ДОПОЛНЕНИЕ. Кто-то может посчитать, что рассказ этого мужчины является выдумкой. Может, они и правы. Но в моем сердце он нашел отклик, потому что мне известны такие семейные пары. В одном случае это была женщина, чьи глубокие религиозные убеждения едва не разрушили ее брак (а может, и разрушили, потому что я не контактировал с этой семейной парой уже много лет). В другом случае возникла проблема классового характера. Там был муж из верхушки среднего класса, и была жена из рабочего класса. Когда в их семейной жизни начались обычные проблемы, женщина обратилась к сценарию из детства, согласно которому ее муж, как и все богачи, это полный ненависти сноб, свысока смотрящий на подобных ей людей. И т.д., и т.п. Ему такое отношение причиняло огромные мучения.

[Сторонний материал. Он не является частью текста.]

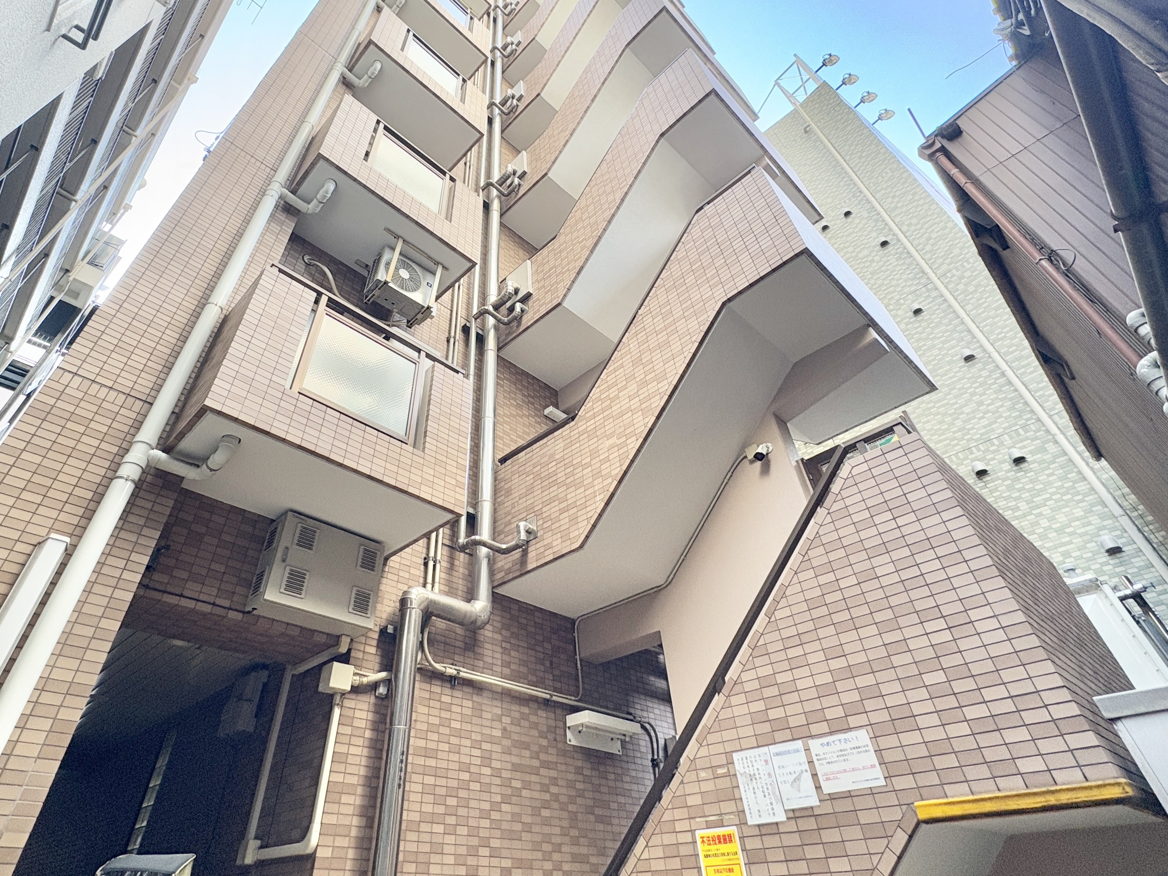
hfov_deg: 87.4
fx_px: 607
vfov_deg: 70.5
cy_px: 333
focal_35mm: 18
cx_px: 515
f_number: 2.2
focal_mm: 2.22
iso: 80
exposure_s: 1/99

В конечном итоге, не очень важно, соответствует ли рассказ мужчины действительности, или это просто некая выдумка. Те вопросы, которые он ставит, вполне реальны, и расовой проблемой они отнюдь не ограничиваются. Читавшие мою книгу «Скромный путь Рути Леминг» (The Little Way of Ruthie Leming) несомненно вспомнят, что классовая озабоченность и обида на меня за то, что я переехал в город и добился там успеха, могли помешать мне вернуться к моей семье в Луизиану. Я понятия не имел об этой обиде и недовольстве, потому что они были глубоко спрятаны под слоем южной вежливости. Когда я приехал домой, старшая дочь моей покойной сестры, которой в то время было 19 лет, рассказала мне, что ее младшие сестры ни за что не признают меня и мою жену. Все дело в том, что их праведная мать, равно как и их дед (мой отец) научили их, что мы — люди городские, а следовательно, плохие.
Это стало настоящим ударом для меня. Сильнейшим ударом. Я только что попрощался со своей карьерой и жизнью на Восточном побережье, переехав с женой и детьми в крошечный южный городок, чтобы быть ближе к родственникам и помогать им. И вот правда выплыла наружу. Я поговорил об этом с отцом, и он почти не отрицал это. Я закончил книгу, выразив надежду на то, что со временем это удастся преодолеть. Но не удалось. Не хочу здесь распространяться на эту тему. Я просто хотел поднять тот вопрос, о котором уже говорил в своих работах, и сказать, что у меня есть очень глубокие чувства в отношении рассказов о том, как идеологические концепции и установки разрушают человеческие отношения, и особенно отношения в семье. Это концепции класса, расы, да чего угодно. Я не смог преодолеть силу этой классовой концепции в своей собственной семье. Она оказалась непреодолимой. И она разрушила нечто прекрасное.
Даже если анонимный рассказ этого человека — не более чем упражнение в беллетристике, это все равно правдивая история.